Closed jim-minter closed 4 years ago

jim-minter commented 5 years ago

I'm using github.com/ugorji/go/codec to deserialise a JSON object to a struct containing a *rsa.PrivateKey field. In the raw JSON, the private key appears as a base64 encoded string containing the DER bytes.

I can use either of codec.JsonHandle.AddExt or codec.JsonHandle.SetInterfaceExt to customise serialisation/deserialisation to handle the above case. When I encode (from struct to JSON), I find that the encoder gets called as expected. However, I find that when I decode, the encoder unexpectedly gets called with a &rsa.PrivateKey{}, then the decoder is called as expected.

This is problematic in the *rsa.PrivateKey case as the zero value rsa.PrivateKey is invalid and x509.MarshalPKCS1PrivateKey panics when attempting to marshal it. More widely, I wonder if it's a logic error for github.com/ugorji/go/codec to call the encoder on decode?

The following shows the issue. The section commented // Why is this needed? is a workaround:

package main

import (
    "bytes"
    "crypto/rand"
    "crypto/rsa"
    "crypto/x509"
    "fmt"
    "log"
    "reflect"

    "github.com/ugorji/go/codec"
)

type JSONKey struct {
    Key *rsa.PrivateKey `json:"key,omitempty"`
}

func run() error {
    h := &codec.JsonHandle{}

    err := h.AddExt(reflect.TypeOf(&rsa.PrivateKey{}), 0,
        func(v reflect.Value) ([]byte, error) {
            log.Println("encoding...")
------------------------
Work instructions:
a – Reproduce the stretch of the GitHub issue from "jim-minter commented 5" through "the DER bytes.".
b – According to the GitHub issue, in what form does the private key appear in the raw JSON?
The material is from a separate source and has no link to the GitHub issue.
------------------------
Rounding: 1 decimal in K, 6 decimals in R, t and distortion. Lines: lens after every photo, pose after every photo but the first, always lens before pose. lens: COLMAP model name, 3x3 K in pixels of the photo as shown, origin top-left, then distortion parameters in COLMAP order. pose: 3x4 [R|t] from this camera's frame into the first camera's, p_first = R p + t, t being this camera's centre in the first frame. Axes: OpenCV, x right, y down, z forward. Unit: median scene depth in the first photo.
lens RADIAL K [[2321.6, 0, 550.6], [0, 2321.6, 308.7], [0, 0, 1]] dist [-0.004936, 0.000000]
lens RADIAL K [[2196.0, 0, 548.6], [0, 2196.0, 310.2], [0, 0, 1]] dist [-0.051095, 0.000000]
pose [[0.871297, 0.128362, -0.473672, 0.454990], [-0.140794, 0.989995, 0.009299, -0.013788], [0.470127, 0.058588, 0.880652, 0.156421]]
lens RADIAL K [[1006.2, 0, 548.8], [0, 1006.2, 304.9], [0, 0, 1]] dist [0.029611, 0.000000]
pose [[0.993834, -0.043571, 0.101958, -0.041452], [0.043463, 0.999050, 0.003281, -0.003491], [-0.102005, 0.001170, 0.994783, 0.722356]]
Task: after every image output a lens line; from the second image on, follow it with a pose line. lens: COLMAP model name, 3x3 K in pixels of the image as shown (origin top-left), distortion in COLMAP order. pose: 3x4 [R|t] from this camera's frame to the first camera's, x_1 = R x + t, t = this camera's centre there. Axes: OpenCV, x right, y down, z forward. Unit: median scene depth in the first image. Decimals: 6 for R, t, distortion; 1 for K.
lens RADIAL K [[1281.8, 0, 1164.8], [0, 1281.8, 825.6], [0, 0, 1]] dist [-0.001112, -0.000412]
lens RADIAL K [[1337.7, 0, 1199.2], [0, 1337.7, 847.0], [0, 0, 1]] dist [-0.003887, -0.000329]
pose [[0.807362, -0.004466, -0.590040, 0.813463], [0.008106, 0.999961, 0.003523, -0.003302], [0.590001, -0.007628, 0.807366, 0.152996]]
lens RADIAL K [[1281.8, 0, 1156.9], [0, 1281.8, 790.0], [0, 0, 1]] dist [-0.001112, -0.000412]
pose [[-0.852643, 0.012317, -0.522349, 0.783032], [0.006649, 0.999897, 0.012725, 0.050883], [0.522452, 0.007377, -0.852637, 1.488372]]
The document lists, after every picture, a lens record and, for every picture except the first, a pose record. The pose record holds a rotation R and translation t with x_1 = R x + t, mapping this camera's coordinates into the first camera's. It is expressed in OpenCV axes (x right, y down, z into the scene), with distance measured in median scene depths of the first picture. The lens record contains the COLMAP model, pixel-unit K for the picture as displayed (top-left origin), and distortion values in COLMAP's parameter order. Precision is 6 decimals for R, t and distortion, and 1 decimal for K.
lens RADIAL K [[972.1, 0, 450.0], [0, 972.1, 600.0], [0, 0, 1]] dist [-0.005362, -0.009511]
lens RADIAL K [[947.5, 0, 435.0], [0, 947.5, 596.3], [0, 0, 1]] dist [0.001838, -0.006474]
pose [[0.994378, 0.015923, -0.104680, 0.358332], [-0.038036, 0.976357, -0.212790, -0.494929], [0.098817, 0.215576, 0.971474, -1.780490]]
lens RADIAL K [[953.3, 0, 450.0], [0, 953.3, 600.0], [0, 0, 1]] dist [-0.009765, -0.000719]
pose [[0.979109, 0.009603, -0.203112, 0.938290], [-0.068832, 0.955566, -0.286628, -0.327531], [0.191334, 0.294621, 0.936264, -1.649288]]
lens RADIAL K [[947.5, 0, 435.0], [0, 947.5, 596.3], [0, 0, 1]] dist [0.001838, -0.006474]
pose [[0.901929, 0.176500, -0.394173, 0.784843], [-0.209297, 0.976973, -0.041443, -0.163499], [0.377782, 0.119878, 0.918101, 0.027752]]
------------------------
Task-by-task answers:
a –
jim-minter commented 5 years ago

I'm using github.com/ugorji/go/codec to deserialise a JSON object to a struct containing a *rsa.PrivateKey field. In the raw JSON, the private key appears as a base64 encoded string containing the DER bytes.

b – As a base64 encoded string containing the DER bytes.